¿Qué tipo de
discipulado?
En la opinión de muchísima gente el papa Francisco
ha entrado en el corazón de muchas personas, incluso de gente escéptica y
lejana de la Iglesia. En realidad todos los que van más allá de las apariencias
saben bien que Francisco dice lo mismo que Benedicto y Juan Pablo dijeron. Obviamente
el evangelio es el mismo siempre. Sin embargo, muchos “católicos de toda la
vida”, clérigos y laicos atados a las tradiciones farisaicas (Mc 7, 1-13) están
atacando cada vez con más virulencia, sin darse cuenta del gran daño que causan
al Pueblo de Dios y provocando más desafecto a la Iglesia.

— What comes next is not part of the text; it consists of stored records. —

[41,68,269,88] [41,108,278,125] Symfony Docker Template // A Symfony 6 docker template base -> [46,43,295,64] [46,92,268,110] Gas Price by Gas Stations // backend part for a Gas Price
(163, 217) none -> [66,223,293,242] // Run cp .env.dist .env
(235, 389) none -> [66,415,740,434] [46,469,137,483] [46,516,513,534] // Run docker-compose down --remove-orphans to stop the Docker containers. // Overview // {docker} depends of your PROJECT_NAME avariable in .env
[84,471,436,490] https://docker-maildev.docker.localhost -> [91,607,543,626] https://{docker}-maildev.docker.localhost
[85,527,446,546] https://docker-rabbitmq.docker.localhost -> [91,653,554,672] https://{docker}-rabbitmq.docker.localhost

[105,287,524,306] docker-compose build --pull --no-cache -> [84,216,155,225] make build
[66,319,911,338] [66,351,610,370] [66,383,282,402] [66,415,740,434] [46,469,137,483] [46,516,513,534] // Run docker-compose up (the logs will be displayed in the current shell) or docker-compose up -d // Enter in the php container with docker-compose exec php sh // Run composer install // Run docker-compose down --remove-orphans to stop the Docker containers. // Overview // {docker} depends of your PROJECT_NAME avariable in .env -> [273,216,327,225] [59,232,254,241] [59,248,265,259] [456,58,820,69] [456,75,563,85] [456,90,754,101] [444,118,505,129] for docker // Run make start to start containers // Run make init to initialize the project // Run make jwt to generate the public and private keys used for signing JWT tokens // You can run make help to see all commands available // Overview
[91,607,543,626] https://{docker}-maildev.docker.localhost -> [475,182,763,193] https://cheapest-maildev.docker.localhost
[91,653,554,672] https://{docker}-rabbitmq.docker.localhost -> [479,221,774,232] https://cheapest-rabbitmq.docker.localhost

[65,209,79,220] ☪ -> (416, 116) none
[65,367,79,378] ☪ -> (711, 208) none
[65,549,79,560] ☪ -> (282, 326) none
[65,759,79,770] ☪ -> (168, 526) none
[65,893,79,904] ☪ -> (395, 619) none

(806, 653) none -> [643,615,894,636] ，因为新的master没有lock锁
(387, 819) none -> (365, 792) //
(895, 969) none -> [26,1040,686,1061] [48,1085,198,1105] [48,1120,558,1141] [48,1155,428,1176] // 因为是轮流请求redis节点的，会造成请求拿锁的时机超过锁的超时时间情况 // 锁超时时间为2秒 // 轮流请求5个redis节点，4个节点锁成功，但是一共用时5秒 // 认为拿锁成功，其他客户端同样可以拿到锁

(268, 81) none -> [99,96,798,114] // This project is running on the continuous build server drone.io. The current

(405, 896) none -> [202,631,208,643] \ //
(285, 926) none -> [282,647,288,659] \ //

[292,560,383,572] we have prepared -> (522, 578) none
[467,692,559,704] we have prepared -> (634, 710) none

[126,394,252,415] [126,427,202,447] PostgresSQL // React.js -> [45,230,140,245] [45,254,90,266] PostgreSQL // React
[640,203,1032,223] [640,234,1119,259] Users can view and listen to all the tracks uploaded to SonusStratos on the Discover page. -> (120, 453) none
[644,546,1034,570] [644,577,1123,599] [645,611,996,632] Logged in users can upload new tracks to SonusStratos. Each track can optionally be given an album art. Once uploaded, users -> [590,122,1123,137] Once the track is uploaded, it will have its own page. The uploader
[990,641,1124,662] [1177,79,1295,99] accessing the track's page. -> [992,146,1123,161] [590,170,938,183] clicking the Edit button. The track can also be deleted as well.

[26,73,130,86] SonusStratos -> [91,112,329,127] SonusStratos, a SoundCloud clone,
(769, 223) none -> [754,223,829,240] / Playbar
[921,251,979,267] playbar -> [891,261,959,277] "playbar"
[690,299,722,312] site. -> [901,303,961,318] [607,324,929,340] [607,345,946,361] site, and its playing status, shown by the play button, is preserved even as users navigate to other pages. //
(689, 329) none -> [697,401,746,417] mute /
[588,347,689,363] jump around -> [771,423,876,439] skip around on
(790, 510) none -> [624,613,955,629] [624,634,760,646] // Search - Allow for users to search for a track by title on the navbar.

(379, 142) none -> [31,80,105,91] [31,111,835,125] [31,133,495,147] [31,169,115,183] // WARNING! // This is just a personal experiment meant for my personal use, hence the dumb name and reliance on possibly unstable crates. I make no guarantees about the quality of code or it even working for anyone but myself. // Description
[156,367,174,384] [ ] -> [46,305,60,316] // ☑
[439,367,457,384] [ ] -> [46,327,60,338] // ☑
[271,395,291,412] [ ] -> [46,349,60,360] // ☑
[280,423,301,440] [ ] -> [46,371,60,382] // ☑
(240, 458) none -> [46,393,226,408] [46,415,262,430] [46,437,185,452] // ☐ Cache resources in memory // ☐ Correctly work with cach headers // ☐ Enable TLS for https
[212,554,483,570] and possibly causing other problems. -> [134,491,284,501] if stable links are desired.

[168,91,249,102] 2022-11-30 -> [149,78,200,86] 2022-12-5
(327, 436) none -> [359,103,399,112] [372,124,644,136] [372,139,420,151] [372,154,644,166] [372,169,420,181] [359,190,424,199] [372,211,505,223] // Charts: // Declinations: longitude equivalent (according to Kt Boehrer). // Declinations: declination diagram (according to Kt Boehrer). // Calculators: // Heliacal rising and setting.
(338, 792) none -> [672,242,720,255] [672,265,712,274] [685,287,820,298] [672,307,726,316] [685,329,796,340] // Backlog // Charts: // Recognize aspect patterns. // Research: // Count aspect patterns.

Pero, gracias a Dios, Francisco es un discípulo de
Jesús que tiene el don de volver a lo esencial. De ser creíble. De ser él
mismo. De dejar las cosas segundas y terceras en el segundo y tercer lugar. Con
Francisco nos ha visitado el Espíritu.
Hoy el evangelio habla del discipulado. Y fijaros bien
que no es ésta precisamente una ligera lectura veraniega.
Llegar a ser discípulos del Dios de Jesús es un
empeño que dura toda la vida, que pide mucha energía y mucha verdad con
nosotros mismos. La apuesta es alta. Implica el sentido de la propia vida,
descubrir la razón de nuestro existir y el designio escondido tras los
acontecimientos de la Historia.
Jesús no es un rabino deseoso de discípulos, ni pone
el listón bajo con tal de ganarse a la gente, ni cede a compromisos y apaños
para suscitar consensos. Diversamente a los gurús de ayer y de hoy no desea ser
famoso, ni tener a su alrededor una nube de palmeros alocados.
Él sólo quiere anunciar el Reino, mostrarnos el
espléndido e inesperado rostro del Padre. Incluso cuando eso cuesta sufrimiento
y sangre.
Contrariamente a cuánto sucedía con los rabinos de
su tiempo, Jesús no se hace elegir, sino que él elige a los discípulos y les
pone condiciones inesperadas.
Un Maestro audaz
Las condiciones para convertirse en discípulos de
Jesús están en relación con el nivel de riesgo que se quiera correr, porque él
quiere discípulos dispuestos a ponerse absolutamente en juego, en todo momento
y no solamente en los momentos místicos de la vida.
La página evangélica de hoy está introducida decididamente
por el hecho de que Jesús se encamina hacia Jerusalén, el lugar dónde el
anuncio del Evangelio va a ser puesto a prueba.
Jesús endurece el rostro y asume plenamente el
desafío: se encamina sin demora hacia aquella ciudad que mata a los profetas,
que destroza cualquier opinión, que destruye toda novedad que parezca peligrosa.
Jesús está dispuesto a morir con tal de describir el verdadero rostro de Dios y
pretende que sus discípulos tengan esa misma convicción.
Atención a los misticismos
Una convicción que no puede convertirse jamás en
violencia, aunque sólo sea verbal, aunque sea por una buena causa. El papelón
que juega el apóstol Juan en el evangelio de hoy, es desalentador; él, el
místico que exhorta a los hermanos en el recorrido de fe, y que por él han
tenido la alegría de experimentar la dulzura de la oración y la meditación, del
silencio y de la contemplación, alcanzando cumbres espirituales no habituales,
resulta deprimente.
Porque el haber recibido enormes gracias no nos preserva
de clamorosos errores, tanto más peores cuanto motivados por presuntas
revelaciones interiores.
El discípulo de Jesús es un amante de la paz, un pacifista apaciguado, alguien que sabe que elegir el Evangelio es, precisamente, una opción libre; alguien que sabe valorar, dentro de la paciente lógica del Evangelio, el fracaso de su propio anuncio, sin querer por ello abrasar en el fuego al que libremente no lo haya elegido.